12・【おっさんだって苦渋の決断は起こり得る。】
その瞬間、シルバの背後からヒュッと空気を切り裂く音が聞こえる。
「おいおい・・・街中で刃物を放つのは物騒だぜ。」
寸での所で短剣を回避し、マダムの顔を睨みつける。
それでもマダムは涼しい表情を浮かべたまま、追撃を行うでもなく口を開いた。
「シルバ=エドル、C+ランク、創世384年銀龍月1日28歳・・・」
「・・・今更自分の自己紹介なんか要らねぇよ。」
「身長176、体重72の中肉中背、瞳の色は黒、髪の色は明るい茶色・・・」
「だから何が言いたい。」
シルバの質問を無視し、マダムはそのまま言葉を紡ぐ。
それがシルバにとってはこれ以上に無い程の警戒心を植え付けられる。
「10年前にギルドの看板を叩いてから僅か3年でC+ランクに至る。けれどその後7年間C+ランクから変動はなく、C+ランクで居続けている。」
「・・・生憎、食う事に困らなければそれ以上は求めない主義なんでねぇ。」
「戦闘スタイルは近接職。但し剣も持つが素早さを武器とした短刀等の奇襲攻撃を得意としている。性格は比較的冷静沈着、但し「努力」「頑張る」等の言葉には明確に拒否反応を示す、ね・・・」
「・・・だからどうした?」
シルバはマダムの狙いが理解出来なかった。
理解が出来ないからこそ恐ろしく、理解が出来ないから警戒する。
わざわざマダムが自分の警戒度を上げる理由が理解出来なかった。
「私たちは貴方の事をこれだけしか知らないの。

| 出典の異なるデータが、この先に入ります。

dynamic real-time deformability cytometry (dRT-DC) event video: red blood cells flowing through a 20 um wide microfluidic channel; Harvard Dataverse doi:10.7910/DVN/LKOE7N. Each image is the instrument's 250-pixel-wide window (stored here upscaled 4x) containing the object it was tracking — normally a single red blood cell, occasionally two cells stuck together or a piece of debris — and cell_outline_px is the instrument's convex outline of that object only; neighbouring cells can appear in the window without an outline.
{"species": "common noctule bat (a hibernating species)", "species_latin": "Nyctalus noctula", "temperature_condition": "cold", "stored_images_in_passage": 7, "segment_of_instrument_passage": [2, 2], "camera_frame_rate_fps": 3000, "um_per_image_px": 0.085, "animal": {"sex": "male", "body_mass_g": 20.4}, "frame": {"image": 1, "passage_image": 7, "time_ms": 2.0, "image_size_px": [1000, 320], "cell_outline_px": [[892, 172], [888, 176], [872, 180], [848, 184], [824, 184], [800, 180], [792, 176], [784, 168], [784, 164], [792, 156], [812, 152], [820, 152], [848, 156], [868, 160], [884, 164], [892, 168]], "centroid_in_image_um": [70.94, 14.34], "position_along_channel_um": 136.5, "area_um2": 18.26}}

生まれは?家族は?スキルは?魔法の習得度は?剣を持つ理由は?年齢は本当に28?誕生日は本当に銀龍月?そして・・・【裏】の存在を知った理由は?」
「っっ?!!!」
そう言われてシルバは初めて自分の失態を理解する。
A+ランクの【灰色ノ剣】ですら【裏】を認識しているか怪しい・・・それが【裏】という組織だ。
それなりに長く冒険者をやっているからと言っても知らない奴は知らないのだ。
それをベテランの枠に組みされているシルバが知っているという事は自分の経歴の何処かに傷があると自白したに等しいのだ。
「ふふふ・・・どうやらお酒の飲みすぎでしょうか?駄目ですよ、お酒の飲み過ぎは。」
「・・・・・・これからはあの居酒屋は行けないなぁ。」
うっかり・・・では済まない失態にシルバは内心舌を打つ。
酒か食い物に少量の、人体に影響が出ない程度の極少量の自白剤か魅惑剤かを混入されたと考えていた。
シルバ自身、平穏に生きる為には必要以上に他者と関わるべきではないと考えている。
にも拘わらず【裏】という単語が自分の口からポロッと出て来る事なんてそうは無いのだ。
「シーさんが私の依頼を受けないというのならば、【裏】にシーさんの情報を依頼するわ。私の予想だけど・・・結構面白い情報が得られると思うの。」
「・・・・・・」
「その代わりこの依頼を受けてもらえたら、金輪際、シーさんの情報を漁らない事を誓うわ。」
「・・・・・・はぁ~~。」
シルバは深くため息をつく。
それは降参の意であり、マダムの依頼を受けるという意志表示だった。
「良かったわ、気持ちよく私の依頼を受けて貰えて。」
「・・・あぁ、これ以上に無い位に気持ちよく受注させて貰うよ。・・・本当にくそったれな気分だ。」
そう答えるとマダムはにこやかに微笑む。
そして気分良く依頼内容を口にしようとしたが、それに対しシルバは掌をマダムへむけた。
「なぁに?」
「・・・今まで世話にもなってる。対価も充分だ。だが・・・万一、何処かで俺の情報が出回った場合は・・・アンタの命は確実に刈る。・・・それだけは覚えとけ。」
シルバはそう言いながら殺気をマダムへ向けた。
マダムはその濃厚な殺気を受け、僅かに唾を飲み込むと「分かったわ。」と返答し、依頼内容を口にした。